Both CRT and His pacing following atrioventricular node ablation produced excellent reverse remodeling. The slightly better response to His pacing is not unexpected since no form of biventricular CRT can replicate the perfectly synchronous contraction engendered by activating the normal conduction system. In the medium term, there was no clinical difference between His pacing and CRT in New York Heart Association class or quality of life measures. It is uncertain whether this difference will prove to be clinically important in the long term. Our experience with CRT tells us that dyssynchrony-mediated ventricular remodeling can take many years to develop. While His pacing thresholds were exceptional (0.9 ± 0.6 mA at 18 months) in the study, this has not been the general experience in other centers, where His pacing thresholds are generally significantly higher and tend to rise with time.5 Whether this becomes a concern over the long term remains to be seen. Longer-term follow-up during larger randomized trials will be needed to answer these questions.

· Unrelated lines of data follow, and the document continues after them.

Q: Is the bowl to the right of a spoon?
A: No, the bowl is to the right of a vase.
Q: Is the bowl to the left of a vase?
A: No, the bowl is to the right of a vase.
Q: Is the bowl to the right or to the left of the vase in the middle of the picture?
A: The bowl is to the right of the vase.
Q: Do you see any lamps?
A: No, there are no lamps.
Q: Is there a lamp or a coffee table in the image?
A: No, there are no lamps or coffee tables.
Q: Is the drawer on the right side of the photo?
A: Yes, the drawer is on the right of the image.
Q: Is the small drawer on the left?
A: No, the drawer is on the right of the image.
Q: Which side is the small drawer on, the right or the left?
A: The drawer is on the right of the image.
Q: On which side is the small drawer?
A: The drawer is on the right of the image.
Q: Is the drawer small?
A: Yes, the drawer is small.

Another important aspect of this trial was that the patients included did not have uncontrolled ventricular rates during atrial fibrillation (AF); the arrhythmia-induced cardiomyopathy was not necessarily rate-related but instead due to the irregularity of the ventricular rate during AF. Rate regularization rather than rate control was the likely mechanism for improvement. In this regard, Huang et al.3 echoed the work of Brignole and colleagues,6,7 who elegantly demonstrated the importance of rate regularization in the noteworthy APAF-CRT trials.

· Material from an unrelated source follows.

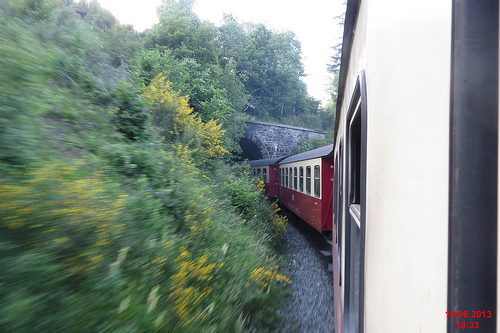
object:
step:
[319, 250, 332, 257]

We are all aware of the negative effects of tachycardia on ventricular function, but the deleterious effects of an irregularly irregular rate are less well recognized even though the underlying physiology is well understood.8,9 Even strict control of the rate during AF does not ameliorate the underlying pathology, as shown in the RACE-II trial.10 Perfect rate regularity can be achieved by ablation of the atrioventricular node and pacing of the ventricles. In older pace-ablate trials, the benefit of rate regularity was negated by the adverse effects of right ventricular pacing–induced dyssynchrony.11 In the ALTERNATIVE AF and APAF-CRT trials, His-bundle pacing or CRT eliminated the adverse effects of right ventricular pacing and allowed the benefits of rate regularity to emerge. ALTERNATIVE AF showed profound reverse remodeling and symptomatic improvement, and the larger APAF-CRT trial demonstrated a striking reduction in total mortality and hospitalizations for heart failure.
These trials re-awaken our interest in adopting a pace-ablate strategy for patients with refractory AF and heart failure. Restoration of sinus rhythm with AF ablation was shown to improve survival in the landmark Catheter Ablation vs. Standard Conventional Treatment in Patients with LV Dysfunction and AF (CASTLE-AF) trial,12 but it must be recognized that many patients fail AF ablation. A meta-analysis evaluating the long-term outcomes of 6,167 patients who underwent a single radiofrequency ablation procedure for AF revealed that only 54.1% of paroxysmal AF patients and 41.8% of non-paroxysmal AF patients maintained sinus rhythm at 1 year.13 When maturation of technology allows speedy and reliable conduction system pacing, this, possibly coupled with CRT, may turn out to be the treatment of choice for such patients.